Afghanistan: "The Forgotten War"
#1: Blasts targeted police working in Afghanistan on Tuesday, killing at least one policeman, officials said. The officer was killed in Balkh province in northern Afghanistan when an improvised explosive device struck a police vehicle. "One police has been killed and three others were injured," a local police spokesman said.

#2: In the capital Kabul, there was an explosion in a traffic police vehicle in a congested area of the city centre, but no casualties. "It was a small blast in a traffic police vehicle," said Mohammad Zahir, the city's criminal investigation police chief said.

At least two people were injured when a blast rocked Cinema Pamir area in downtown Kabul Tuesday afternoon, police said. "A magnetic mine was planted under a traffic police vehicle and detonated at around 2:30 p.m. local time, injuring two people," a police official who declined to be identified told Xinhua. However, he did not say if the injured were police or civilians.

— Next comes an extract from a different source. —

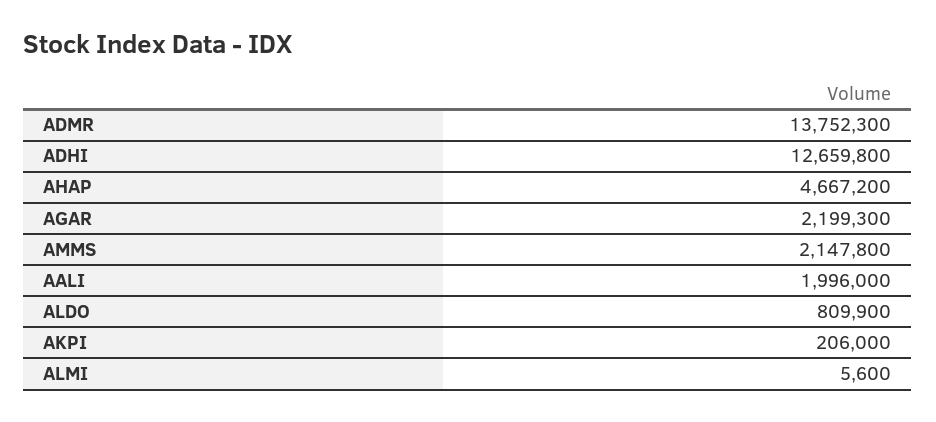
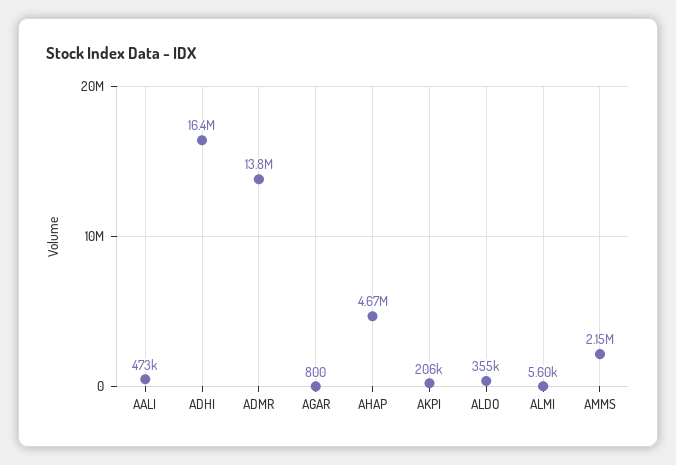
ADHI: 12659800 -> 16400000
AGAR: 2199300 -> 800
AALI: 1996000 -> 473000
ALDO: 809900 -> 355000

#3: "A roadside improvised explosive device exploded as an army vehicle passed by in Janikhel town, killing two soldiers and wounding four others," a senior military official told AFP. An intelligence official confirmed the incident and casualties, about 150 kilometres (95 miles) south of Peshawar, the capital of the northwest.

#4: Just north of Peshawar, another roadside blast struck a police van, killing one policeman in the Mithra area. Police official Muhammad Ejaz said three other policemen were injured.

#5: On the outskirts of Peshawar, a bomb planted in a NATO oil tanker exploded in a massive ball of fire, destroying 16 vehicles including three other tankers used to supply NATO forces, police said. "The bomb was planted in a NATO oil tanker. Sixteen vehicles were completely destroyed in the fire caused by the explosion," police official Shafiullah Khan told AFP. Six people were hurt and six nearby shops damaged in the fire, Khan said. The tankers and other vehicles were parked at the time of the explosion and had been due to continue the journey into the lawless tribal district of Khyber and across the border into Afghanistan, he added.

#6: Suspected tribal militants blew up two major natural gas pipelines in Pakistan’s southwest on Tuesday, forcing the suspension of supplies to the strategic region bordering Afghanistan and Iran, officials said. “We have suspended gas supply to the province as the pipelines are on fire,” Inayatullah Ismail, a spokesman for Sui Southern Gas Company (SSGC) that supplies gas to the southern parts of the country told Reuters. Ismail said he was unsure how long it would take to extinguish the fire and resume gas supplies.

#7: The twin explosions followed a late Monday night attack on four transmission pylons in the Bolan area, suspending power supplies to around half of the province’s 30 districts. A spokesman for the government-owned power company said that electricity to some parts of the provincial capital of Quetta had been restored, but the rest of the districts had been “in complete darkness for the last 24 hours”.

#8: Evading security checks, a suicide bomber wearing an explosive vest entered the customs compound in Kandahar on Monday and detonated the vest as several U.S. soldiers were emerging from their armored vehicle in the compound's courtyard. The blast killed an American and Afghan civilian and wounded five other people including two of the soldiers, according to Afghan and NATO security forces and the U.S. Embassy. It was the fourth suicide bombing of the year in Kandahar province. Officials said the dead Afghan was an interpreter, and the American was an adviser to the customs office. Their identities were not immediately disclosed. "At the time, I heard a big explosion and saw American bodies were lying on the ground bleeding," said Mohammed Shoib, the customs office's director of control. "Then some other Americans came and started helping them, and then a helicopter landed inside the customs compound and took away the dead and wounded."